John Brownstein from Boston Children’s Hospital, one of Hay’s team, faced these problems during his PhD work on West Nile Virus and Lyme disease. “I struggled because governments or researchers wouldn’t share their information,” he said. “But there was all this incredible knowledge on the web being discussed through professional networks or news media.”
To collate those rich but disparate data sources, Brownstein created HealthMap—a website that automatically monitors, organizes and maps information on infectious diseases from unconnected sources. These include Google news, mailing lists like ProMED Mail, and bulletins from organizations such as the World Health Organization. Another site called Biocaster, developed by Nigel Collier at the National Institute of Informatics and international collaborators, works along similar lines.
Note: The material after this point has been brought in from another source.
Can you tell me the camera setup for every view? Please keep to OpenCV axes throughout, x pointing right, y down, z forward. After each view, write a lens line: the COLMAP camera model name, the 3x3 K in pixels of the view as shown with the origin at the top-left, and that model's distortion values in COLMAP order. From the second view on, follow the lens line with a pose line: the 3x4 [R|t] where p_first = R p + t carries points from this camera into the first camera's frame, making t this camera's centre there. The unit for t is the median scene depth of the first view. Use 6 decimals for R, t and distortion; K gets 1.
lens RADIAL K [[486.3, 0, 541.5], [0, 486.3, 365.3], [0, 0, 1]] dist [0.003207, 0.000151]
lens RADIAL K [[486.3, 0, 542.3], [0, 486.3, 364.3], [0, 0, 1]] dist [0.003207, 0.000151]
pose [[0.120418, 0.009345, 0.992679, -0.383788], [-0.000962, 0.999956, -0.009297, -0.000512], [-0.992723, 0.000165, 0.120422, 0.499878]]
Hay’s team believes that the problem now is not a lack of data but a deluge of it. Sites like HealthMap and BioCaster are already using learning algorithms to filter online sources for information relevant to infections. They are also using crowdsourcing tools that ask online volunteers to check if flagged social media chatter actually relates to the disease of interest.
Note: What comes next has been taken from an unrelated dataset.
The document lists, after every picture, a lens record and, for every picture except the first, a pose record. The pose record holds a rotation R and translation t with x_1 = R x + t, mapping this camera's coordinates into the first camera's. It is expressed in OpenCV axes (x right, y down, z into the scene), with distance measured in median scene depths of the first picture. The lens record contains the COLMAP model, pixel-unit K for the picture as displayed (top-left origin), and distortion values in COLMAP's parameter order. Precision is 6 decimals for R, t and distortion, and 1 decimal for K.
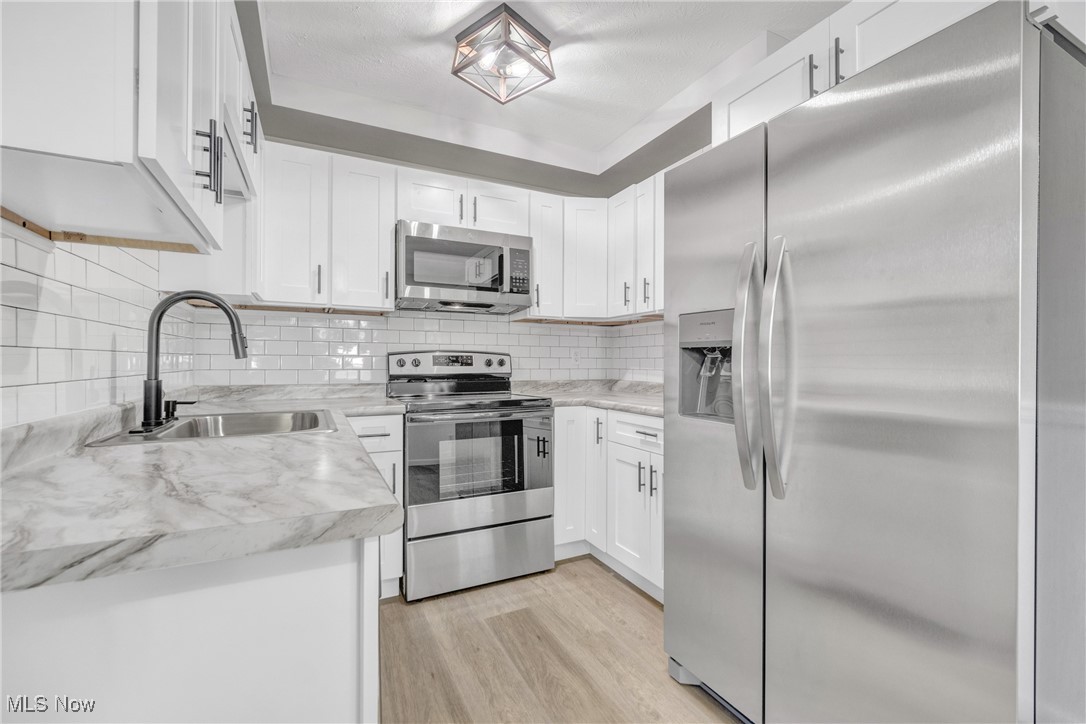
lens RADIAL K [[471.9, 0, 540.0], [0, 471.9, 360.5], [0, 0, 1]] dist [-0.000370, -0.000626]
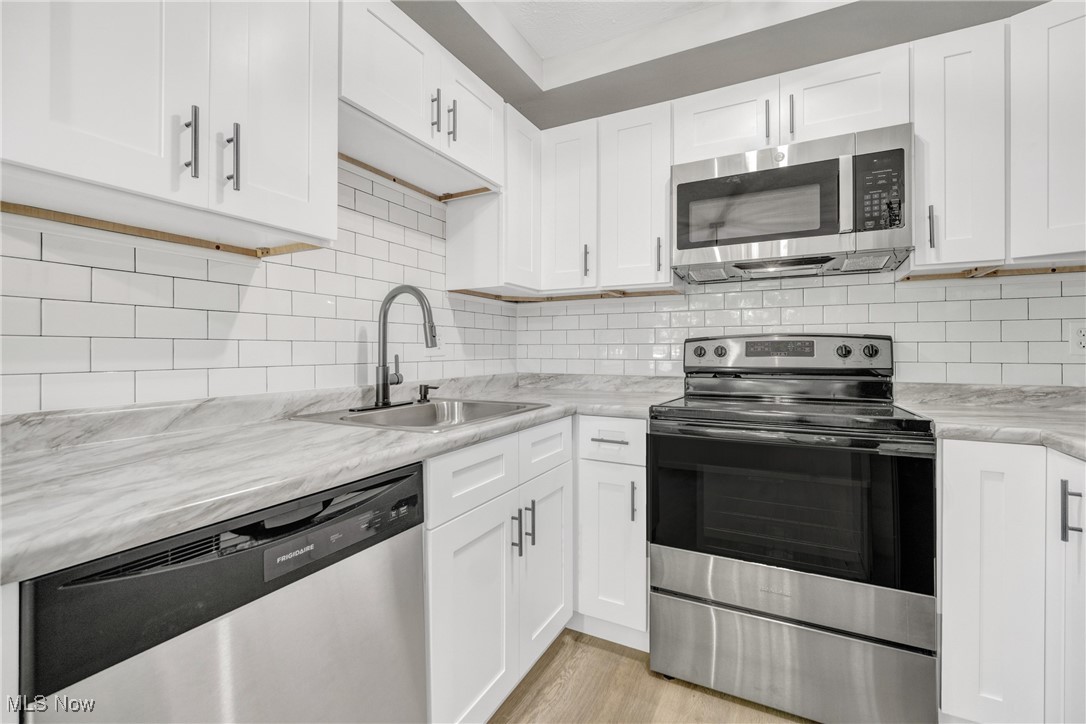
lens RADIAL K [[467.1, 0, 535.5], [0, 467.1, 348.5], [0, 0, 1]] dist [-0.000443, 0.000134]
pose [[0.576635, -0.006943, -0.816972, 0.181029], [0.004056, 0.999976, -0.005636, 0.002933], [0.816992, -0.000063, 0.576649, 0.345371]]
These solutions are not panaceas, however. Brownstein emphasizes the need to build regional contacts to get the right data in the first place. “The local aspect is critical,” he said. “Our team is mining Weibo [a prominent Chinese social network] for information on H7N9. The things we’ve been able to get from that information are unbelievable,”—such as a few reports of H7N9 cases that emerged well before they were officially reported. “This wasn’t available during SARS.”